= Verilen Görev A =
Aşağıdaki sayfa metnini üç cümleyle özetleyiniz.

= Sayfa Metni =
★ ★ ★ ★ ★

05/04/2021 tarihli celsede dosyanın Adli Tıp Kurumu Başkanlığı … İhtisas Dairesi’ne gönderilmesine karar verildiği, 21/04/2021 tarihli düzenlenen kusur raporu ile; “A) Sürücü … …’ın %100 (yüzde yüz) oranında kusurlu olduğu, B) Sürücü … …’nın kusursuz olduğu kanaatini bildirir müşterek rapordur.” şeklinde tespitte bulunulduğu görülmüştür.
Adli Tıp Kurumu Başkanlığı Trafik İhtisas Dairesi’nden alınan rapor taraf vekillerine ayrı ayrı tebliğ edilmiştir. Davalı vekili 05/05/2021 tarihli dilekçesiyle rapora karşı itirazlarını dosyaya sunmuştur.
… Asliye Hukuk Mahkemesi’nin 2021/… talimat dosyasında tanık …’in beyanının alınamadığından bahisle talimatın iade edildiği anlaşılmıştır.

★ ★ ★ ★ ★

(Kayıtlı veri girişleri)
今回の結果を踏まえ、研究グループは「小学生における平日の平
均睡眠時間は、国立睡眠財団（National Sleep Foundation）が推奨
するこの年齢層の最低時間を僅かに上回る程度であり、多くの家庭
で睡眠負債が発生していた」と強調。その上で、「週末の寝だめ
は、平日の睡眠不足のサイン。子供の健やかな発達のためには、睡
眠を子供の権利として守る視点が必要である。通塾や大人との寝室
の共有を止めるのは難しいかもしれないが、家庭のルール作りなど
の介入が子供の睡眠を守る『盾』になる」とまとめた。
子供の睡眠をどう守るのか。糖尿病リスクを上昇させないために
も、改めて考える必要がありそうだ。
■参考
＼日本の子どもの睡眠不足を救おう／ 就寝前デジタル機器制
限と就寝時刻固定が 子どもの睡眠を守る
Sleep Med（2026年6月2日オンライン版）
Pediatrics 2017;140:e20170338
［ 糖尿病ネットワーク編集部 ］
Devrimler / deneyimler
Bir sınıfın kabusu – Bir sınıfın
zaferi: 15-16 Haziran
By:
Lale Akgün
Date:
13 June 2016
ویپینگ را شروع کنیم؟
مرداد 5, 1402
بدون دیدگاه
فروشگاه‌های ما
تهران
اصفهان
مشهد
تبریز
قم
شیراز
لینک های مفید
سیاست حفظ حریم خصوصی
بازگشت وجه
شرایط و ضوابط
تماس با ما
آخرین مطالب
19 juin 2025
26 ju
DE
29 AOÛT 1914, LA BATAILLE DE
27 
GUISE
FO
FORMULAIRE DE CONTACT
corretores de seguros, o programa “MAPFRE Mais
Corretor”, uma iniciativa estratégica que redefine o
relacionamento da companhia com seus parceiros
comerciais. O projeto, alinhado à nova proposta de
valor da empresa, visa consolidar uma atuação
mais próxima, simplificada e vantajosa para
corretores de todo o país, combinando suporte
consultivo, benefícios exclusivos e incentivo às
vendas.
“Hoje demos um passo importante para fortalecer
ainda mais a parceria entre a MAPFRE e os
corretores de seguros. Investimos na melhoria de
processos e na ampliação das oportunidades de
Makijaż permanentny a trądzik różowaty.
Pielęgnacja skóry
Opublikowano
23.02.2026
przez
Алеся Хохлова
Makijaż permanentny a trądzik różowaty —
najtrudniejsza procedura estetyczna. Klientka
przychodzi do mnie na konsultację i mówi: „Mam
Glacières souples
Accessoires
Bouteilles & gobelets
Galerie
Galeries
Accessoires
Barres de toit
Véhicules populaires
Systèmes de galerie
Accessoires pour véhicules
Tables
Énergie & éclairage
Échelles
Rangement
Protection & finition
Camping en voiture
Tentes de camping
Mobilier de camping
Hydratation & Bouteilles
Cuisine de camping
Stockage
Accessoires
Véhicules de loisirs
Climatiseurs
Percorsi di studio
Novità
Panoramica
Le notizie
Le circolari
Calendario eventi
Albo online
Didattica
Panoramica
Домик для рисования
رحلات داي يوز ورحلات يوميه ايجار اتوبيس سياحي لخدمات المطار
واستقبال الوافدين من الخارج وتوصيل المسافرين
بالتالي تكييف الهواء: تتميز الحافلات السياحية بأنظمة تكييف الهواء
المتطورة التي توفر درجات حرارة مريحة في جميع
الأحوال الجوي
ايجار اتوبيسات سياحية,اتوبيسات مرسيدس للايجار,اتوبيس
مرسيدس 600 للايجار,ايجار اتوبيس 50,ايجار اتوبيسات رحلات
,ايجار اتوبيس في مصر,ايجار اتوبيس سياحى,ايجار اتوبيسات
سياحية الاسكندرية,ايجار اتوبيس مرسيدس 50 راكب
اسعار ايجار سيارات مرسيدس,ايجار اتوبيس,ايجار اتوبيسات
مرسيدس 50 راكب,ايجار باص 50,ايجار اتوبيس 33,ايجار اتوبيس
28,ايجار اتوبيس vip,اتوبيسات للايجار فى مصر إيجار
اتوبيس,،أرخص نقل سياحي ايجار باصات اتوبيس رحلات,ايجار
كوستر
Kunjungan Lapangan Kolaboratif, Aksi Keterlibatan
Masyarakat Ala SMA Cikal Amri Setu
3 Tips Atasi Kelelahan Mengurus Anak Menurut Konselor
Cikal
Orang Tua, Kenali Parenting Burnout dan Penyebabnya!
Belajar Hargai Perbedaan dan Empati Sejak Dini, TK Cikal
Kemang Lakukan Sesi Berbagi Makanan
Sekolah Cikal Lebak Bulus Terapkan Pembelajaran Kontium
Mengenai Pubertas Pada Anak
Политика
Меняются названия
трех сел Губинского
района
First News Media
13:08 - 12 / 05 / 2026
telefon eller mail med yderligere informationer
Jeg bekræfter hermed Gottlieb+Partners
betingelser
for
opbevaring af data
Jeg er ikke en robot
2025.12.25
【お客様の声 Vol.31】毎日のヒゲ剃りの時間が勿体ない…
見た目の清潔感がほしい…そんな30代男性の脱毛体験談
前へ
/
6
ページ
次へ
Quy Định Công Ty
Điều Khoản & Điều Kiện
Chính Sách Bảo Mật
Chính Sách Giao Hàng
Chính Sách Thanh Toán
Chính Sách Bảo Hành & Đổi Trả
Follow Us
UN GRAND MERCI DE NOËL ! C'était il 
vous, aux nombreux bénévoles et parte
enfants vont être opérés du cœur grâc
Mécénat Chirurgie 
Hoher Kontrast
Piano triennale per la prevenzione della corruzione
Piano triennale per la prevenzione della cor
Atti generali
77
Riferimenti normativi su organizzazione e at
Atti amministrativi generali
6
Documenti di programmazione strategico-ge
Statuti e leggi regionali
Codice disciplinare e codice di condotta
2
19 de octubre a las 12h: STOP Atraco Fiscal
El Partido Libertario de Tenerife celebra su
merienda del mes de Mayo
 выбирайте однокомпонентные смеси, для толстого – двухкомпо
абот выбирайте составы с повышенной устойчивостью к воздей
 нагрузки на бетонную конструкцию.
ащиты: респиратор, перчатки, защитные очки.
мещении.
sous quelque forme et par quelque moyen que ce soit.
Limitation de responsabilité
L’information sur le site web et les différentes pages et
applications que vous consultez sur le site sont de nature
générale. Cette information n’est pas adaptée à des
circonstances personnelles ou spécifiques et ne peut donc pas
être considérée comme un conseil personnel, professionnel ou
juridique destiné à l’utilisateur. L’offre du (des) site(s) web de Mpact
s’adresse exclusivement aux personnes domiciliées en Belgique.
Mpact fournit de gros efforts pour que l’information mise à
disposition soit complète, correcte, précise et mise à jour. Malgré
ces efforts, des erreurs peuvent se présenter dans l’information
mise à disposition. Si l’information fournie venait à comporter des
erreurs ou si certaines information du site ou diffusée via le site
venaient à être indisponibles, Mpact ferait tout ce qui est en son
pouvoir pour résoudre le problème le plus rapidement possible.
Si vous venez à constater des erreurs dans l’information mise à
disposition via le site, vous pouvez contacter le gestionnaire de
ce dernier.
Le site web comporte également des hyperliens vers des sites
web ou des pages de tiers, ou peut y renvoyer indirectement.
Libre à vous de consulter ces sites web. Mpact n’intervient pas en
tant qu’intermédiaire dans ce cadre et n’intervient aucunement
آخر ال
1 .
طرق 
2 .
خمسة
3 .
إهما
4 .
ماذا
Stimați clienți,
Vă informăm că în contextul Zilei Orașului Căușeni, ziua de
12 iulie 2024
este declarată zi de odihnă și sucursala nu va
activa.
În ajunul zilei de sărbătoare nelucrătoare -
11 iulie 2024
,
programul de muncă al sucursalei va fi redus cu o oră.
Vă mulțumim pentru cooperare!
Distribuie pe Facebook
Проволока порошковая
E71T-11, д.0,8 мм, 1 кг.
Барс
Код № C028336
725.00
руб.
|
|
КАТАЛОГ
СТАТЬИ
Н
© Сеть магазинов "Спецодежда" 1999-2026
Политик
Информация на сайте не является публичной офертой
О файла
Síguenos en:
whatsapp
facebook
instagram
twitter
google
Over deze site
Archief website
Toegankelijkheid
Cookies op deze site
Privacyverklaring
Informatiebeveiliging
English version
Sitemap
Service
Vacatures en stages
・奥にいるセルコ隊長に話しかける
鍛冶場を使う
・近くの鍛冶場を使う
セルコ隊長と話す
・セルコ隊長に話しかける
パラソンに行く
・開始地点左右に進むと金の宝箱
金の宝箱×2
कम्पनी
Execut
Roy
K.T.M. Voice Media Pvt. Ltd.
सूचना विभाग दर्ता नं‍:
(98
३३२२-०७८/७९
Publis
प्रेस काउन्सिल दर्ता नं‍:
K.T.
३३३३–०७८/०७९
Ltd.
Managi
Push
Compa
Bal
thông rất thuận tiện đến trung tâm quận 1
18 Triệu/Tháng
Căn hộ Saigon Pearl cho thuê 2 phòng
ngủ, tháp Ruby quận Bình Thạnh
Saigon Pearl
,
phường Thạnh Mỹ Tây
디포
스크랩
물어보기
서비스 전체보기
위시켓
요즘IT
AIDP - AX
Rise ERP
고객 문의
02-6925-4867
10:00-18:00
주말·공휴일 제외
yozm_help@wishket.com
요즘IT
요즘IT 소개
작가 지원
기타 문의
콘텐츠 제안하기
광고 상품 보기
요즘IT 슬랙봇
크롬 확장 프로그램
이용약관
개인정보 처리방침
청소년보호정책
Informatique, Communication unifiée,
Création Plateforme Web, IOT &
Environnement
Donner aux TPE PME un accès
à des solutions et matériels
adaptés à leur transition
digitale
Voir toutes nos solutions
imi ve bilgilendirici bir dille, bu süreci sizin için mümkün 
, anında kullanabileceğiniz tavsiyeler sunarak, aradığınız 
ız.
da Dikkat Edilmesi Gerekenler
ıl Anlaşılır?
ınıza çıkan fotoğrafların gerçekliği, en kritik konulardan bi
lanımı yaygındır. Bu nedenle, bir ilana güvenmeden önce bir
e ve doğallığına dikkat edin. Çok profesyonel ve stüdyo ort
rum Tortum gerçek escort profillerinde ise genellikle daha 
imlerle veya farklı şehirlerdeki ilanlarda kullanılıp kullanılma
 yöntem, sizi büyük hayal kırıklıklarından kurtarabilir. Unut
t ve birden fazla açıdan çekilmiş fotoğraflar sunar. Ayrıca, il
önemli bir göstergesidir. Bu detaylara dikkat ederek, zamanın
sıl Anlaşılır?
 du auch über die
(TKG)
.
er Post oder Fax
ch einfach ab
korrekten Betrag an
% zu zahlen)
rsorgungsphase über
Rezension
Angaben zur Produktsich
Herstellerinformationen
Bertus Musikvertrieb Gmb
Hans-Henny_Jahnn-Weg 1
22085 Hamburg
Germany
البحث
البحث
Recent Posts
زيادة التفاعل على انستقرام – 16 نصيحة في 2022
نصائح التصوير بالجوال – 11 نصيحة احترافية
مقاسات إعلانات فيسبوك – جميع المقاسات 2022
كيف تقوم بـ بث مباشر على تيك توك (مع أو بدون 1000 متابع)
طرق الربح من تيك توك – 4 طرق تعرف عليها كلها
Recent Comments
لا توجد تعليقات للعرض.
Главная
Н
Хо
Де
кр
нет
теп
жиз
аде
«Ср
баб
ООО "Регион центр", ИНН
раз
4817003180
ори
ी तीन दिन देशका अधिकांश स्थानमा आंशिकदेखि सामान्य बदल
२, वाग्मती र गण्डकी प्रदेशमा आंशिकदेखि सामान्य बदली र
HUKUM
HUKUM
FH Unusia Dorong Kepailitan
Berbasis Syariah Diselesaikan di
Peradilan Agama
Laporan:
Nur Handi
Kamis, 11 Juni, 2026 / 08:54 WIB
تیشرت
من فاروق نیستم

★ ★ ★ ★ ★

= Verilen Görev B =
Kayıtların başından "que redefine o" ifadesini içeren satıra kadar, bu satır da dahil olmak üzere, tüm satırları boş satırlar hariç "Sıra" ve "Kayıt Satırı" sütunlarından oluşan bir Markdown tablosuna aktarınız.

= Görev Sonucu A =
05/04/2021 tarihli celsede dosyanın Adli Tıp Kurumu Başkanlığı'na gönderilmesine karar verilmiş ve 21/04/2021 tarihli kusur raporunda sürücülerden birinin %100 oranında kusurlu, diğerinin ise kusursuz olduğu tespit edilmiştir. Trafik İhtisas Dairesi'nden alınan rapor taraf vekillerine ayrı ayrı tebliğ edilmiş, davalı vekili de 05/05/2021 tarihli dilekçesiyle rapora itirazlarını sunmuştur. Asliye Hukuk Mahkemesi'ndeki talimat dosyasında tanığın beyanı alınamadığı için talimat iade edilmiştir.

= Görev Sonucu B =
| Sıra | Kayıt Satırı |
|---|---|
| 1 | 今回の結果を踏まえ、研究グループは「小学生における平日の平 |
| 2 | 均睡眠時間は、国立睡眠財団（National Sleep Foundation）が推奨 |
| 3 | するこの年齢層の最低時間を僅かに上回る程度であり、多くの家庭 |
| 4 | で睡眠負債が発生していた」と強調。その上で、「週末の寝だめ |
| 5 | は、平日の睡眠不足のサイン。子供の健やかな発達のためには、睡 |
| 6 | 眠を子供の権利として守る視点が必要である。通塾や大人との寝室 |
| 7 | の共有を止めるのは難しいかもしれないが、家庭のルール作りなど |
| 8 | の介入が子供の睡眠を守る『盾』になる」とまとめた。 |
| 9 | 子供の睡眠をどう守るのか。糖尿病リスクを上昇させないために |
| 10 | も、改めて考える必要がありそうだ。 |
| 11 | ■参考 |
| 12 | ＼日本の子どもの睡眠不足を救おう／ 就寝前デジタル機器制 |
| 13 | 限と就寝時刻固定が 子どもの睡眠を守る |
| 14 | Sleep Med（2026年6月2日オンライン版） |
| 15 | Pediatrics 2017;140:e20170338 |
| 16 | ［ 糖尿病ネットワーク編集部 ］ |
| 17 | Devrimler / deneyimler |
| 18 | Bir sınıfın kabusu – Bir sınıfın |
| 19 | zaferi: 15-16 Haziran |
| 20 | By: |
| 21 | Lale Akgün |
| 22 | Date: |
| 23 | 13 June 2016 |
| 24 | ویپینگ را شروع کنیم؟ |
| 25 | مرداد 5, 1402 |
| 26 | بدون دیدگاه |
| 27 | فروشگاه‌های ما |
| 28 | تهران |
| 29 | اصفهان |
| 30 | مشهد |
| 31 | تبریز |
| 32 | قم |
| 33 | شیراز |
| 34 | لینک های مفید |
| 35 | سیاست حفظ حریم خصوصی |
| 36 | بازگشت وجه |
| 37 | شرایط و ضوابط |
| 38 | تماس با ما |
| 39 | آخرین مطالب |
| 40 | 19 juin 2025 |
| 41 | 26 ju |
| 42 | DE |
| 43 | 29 AOÛT 1914, LA BATAILLE DE |
| 44 | 27  |
| 45 | GUISE |
| 46 | FO |
| 47 | FORMULAIRE DE CONTACT |
| 48 | corretores de seguros, o programa “MAPFRE Mais |
| 49 | Corretor”, uma iniciativa estratégica que redefine o |